More troublesome examples occasionally give rise to urban myths and legends. For instance there is the occasionally recurring concern that sinister hidden, even Satanic, messages are hidden within popular recordings, and revealed only when these are played backwards. Led Zeppelin and Queen, among others, were accused of "back-masking" Satanic and/or pro-drug content in their recordings. In ridiculous public furores, some American states made fools of themselves passing laws about this and even requiring warning labels for this non-existent threat. As CDs replaced LPs, and backward playing of music became difficult (and before digital editing made it easy again!), the fuss died down.

In fact no such messages have ever been convincingly demonstrated, but playing any track backwards produces strange sounds within which, like seeing faces in the clouds, you might fancy that you can identify words.

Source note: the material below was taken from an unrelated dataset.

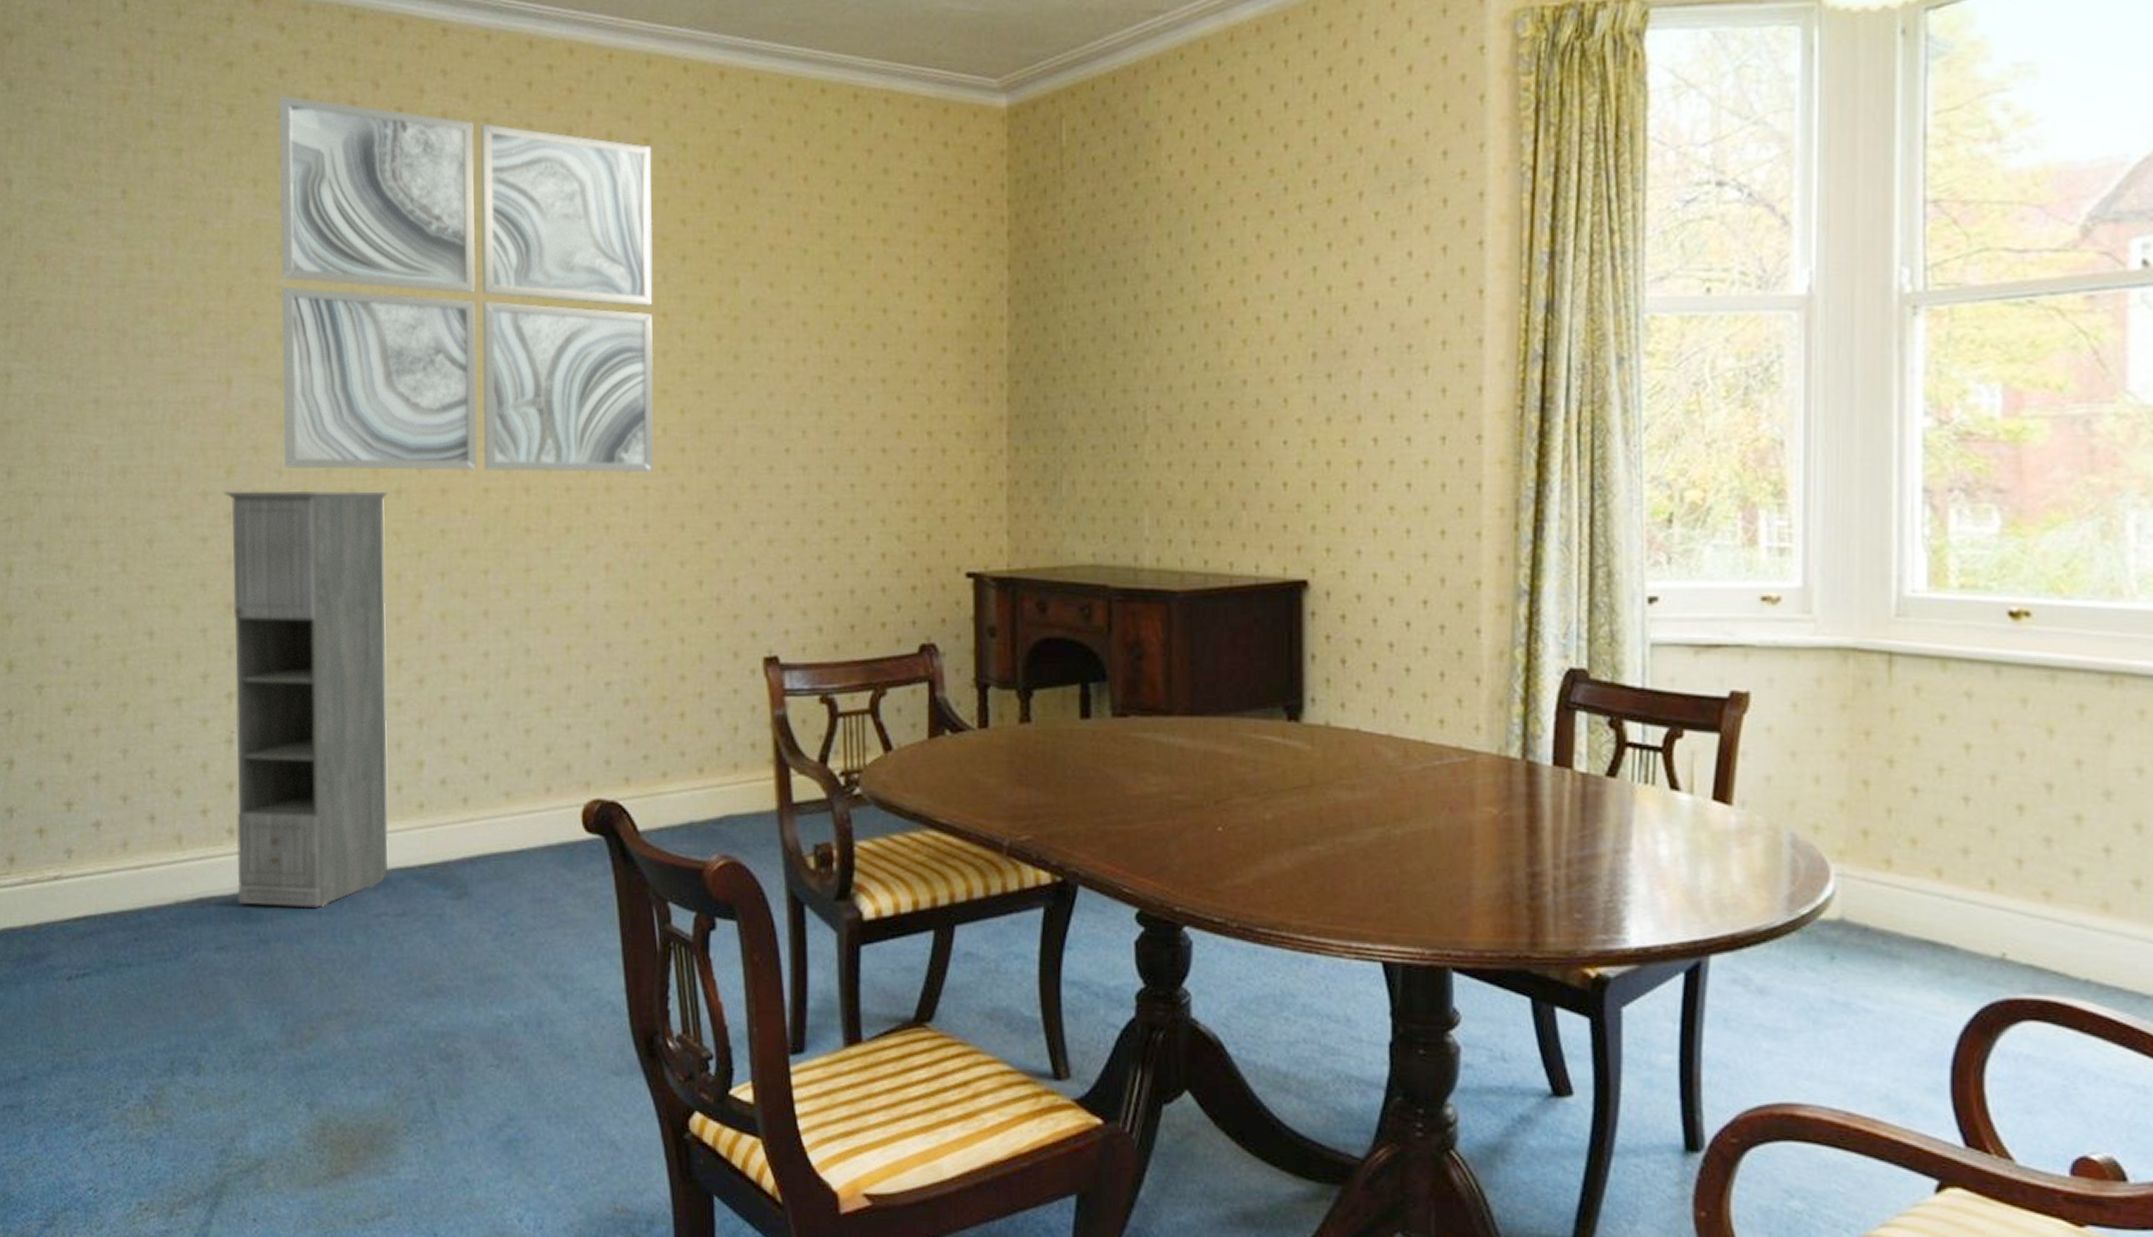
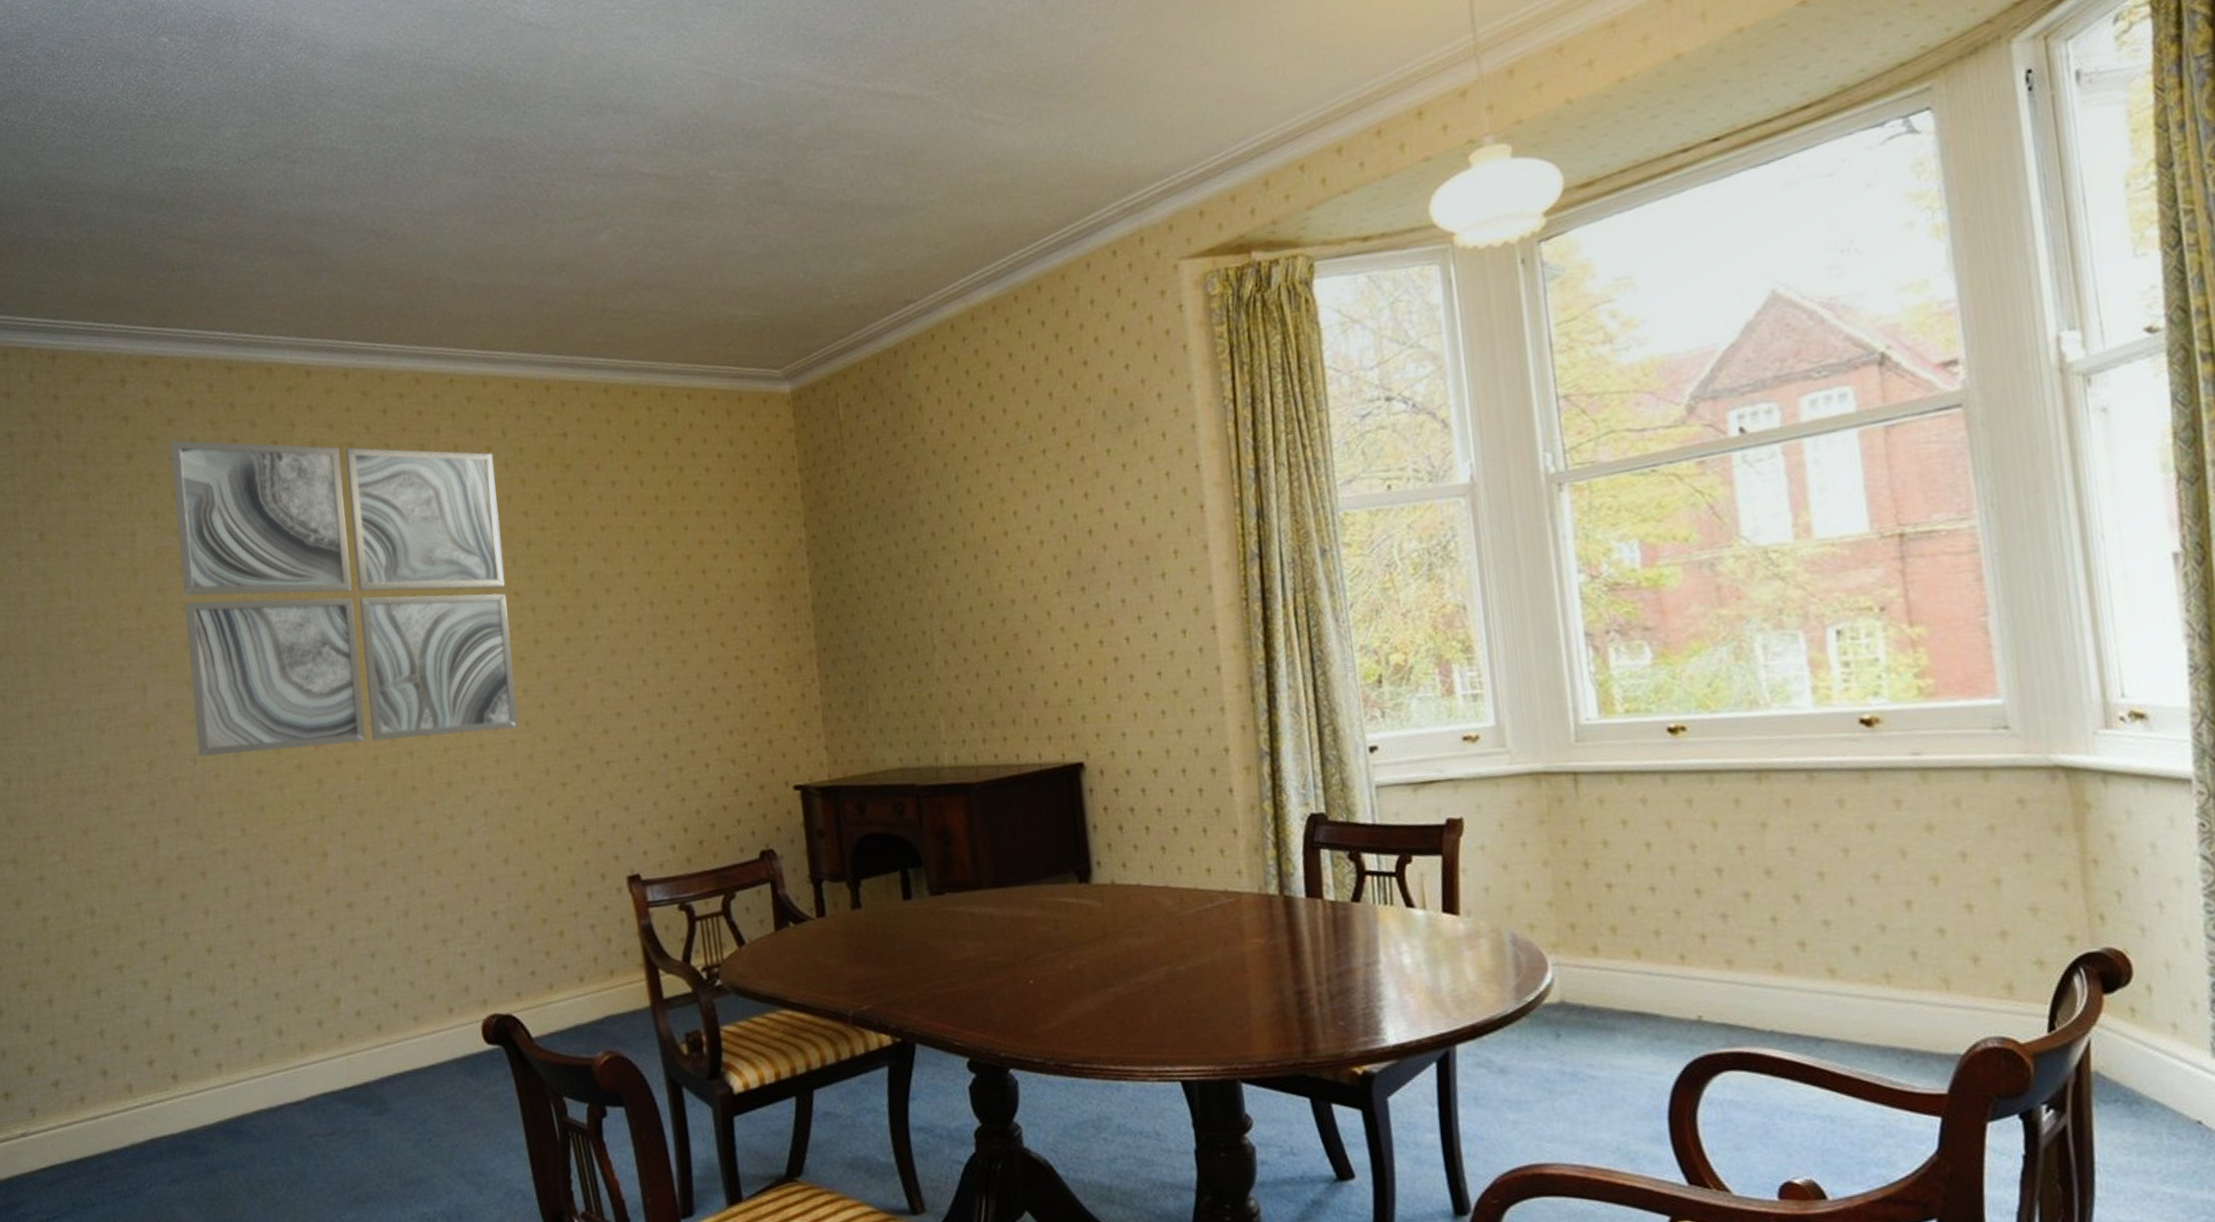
storage cabinet: present [224,490,389,908] -> none [147,768,316,1140]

The "messages" described are inevitably very revealing of the mind of the person "discovering" them, rather than actually contained within the sounds.

Other eccentrics, such as a Dr Raudive, discovered innocent but daft "messages" within white noise amongst radio static and other such random noise. And remember the recently famous "face on Mars" where a pattern of shadows on the red planet did indeed resemble a cartoon face. And so it goes on - sensation in Japan at a "face" in a tomato; a Koranic inscription discerned in a fish.

Discovering religious imagery within ambiguous stimuli is actually quite common. Thus we have had such oddities as supposed images of Jesus within a piece of burned toast, or the Virgin Mary seen in a toasted cheese sandwich, in a fence post near a beach, or stains on a wall. Often hundreds or thousands of people travel to see these odd objects in pilgrimages, suggesting a more widespread hunger for miracles than most people would acknowledge. Otherwise, the objects are sold for surprisingly large sums on EBay ($28,000 for the Virgin piece of toast).